For me, the process of crafting the book was quite challenging in that integrating the philosophical themes in a way that didn't feel overly contrived was a constant source of friction, but ultimately, I think that's the throughline that made it feel worth writing beyond just an exercise in style alone. As you correctly identified, a lot of these themes play out in arguments between characters, which felt like the most natural way to express this kind of dialogue.
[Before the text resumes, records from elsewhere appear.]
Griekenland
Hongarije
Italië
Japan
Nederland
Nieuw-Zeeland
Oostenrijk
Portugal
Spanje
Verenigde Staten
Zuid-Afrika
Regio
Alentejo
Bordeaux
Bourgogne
You're absolutely right that the core throughline is this iterative dialogue on materialism and in particular its relationship to the hard problem of consciousness. This topic has interested me ever since I was a teenager, and although I've read a fair amount of philosophy of religion (e.g. various forms of Christian apologetics, including interesting arguments from consciousness like those espoused by J.P. Moreland), I've not been persuaded by theism as a general explanation for consciousness - I moreso lean toward a Philip Goff style articulation of anti-materialism (his latest short book, 'Why?', covers a ton of interesting ground on the anthropic principle and some very interesting newer arguments around psycho-physical harmony).
For the subject of my next novel, I intend to engage with Christianity and the Bible more overtly, but I'm still in the very early stages of thinking about this.
This is a superb review, and it has caused me to purchase the book and look forward to reading it. If you have not read My First Book by Honor Levy I strongly suggest that you do so. It provides a sort of female counterpart to this one, though set at a later date.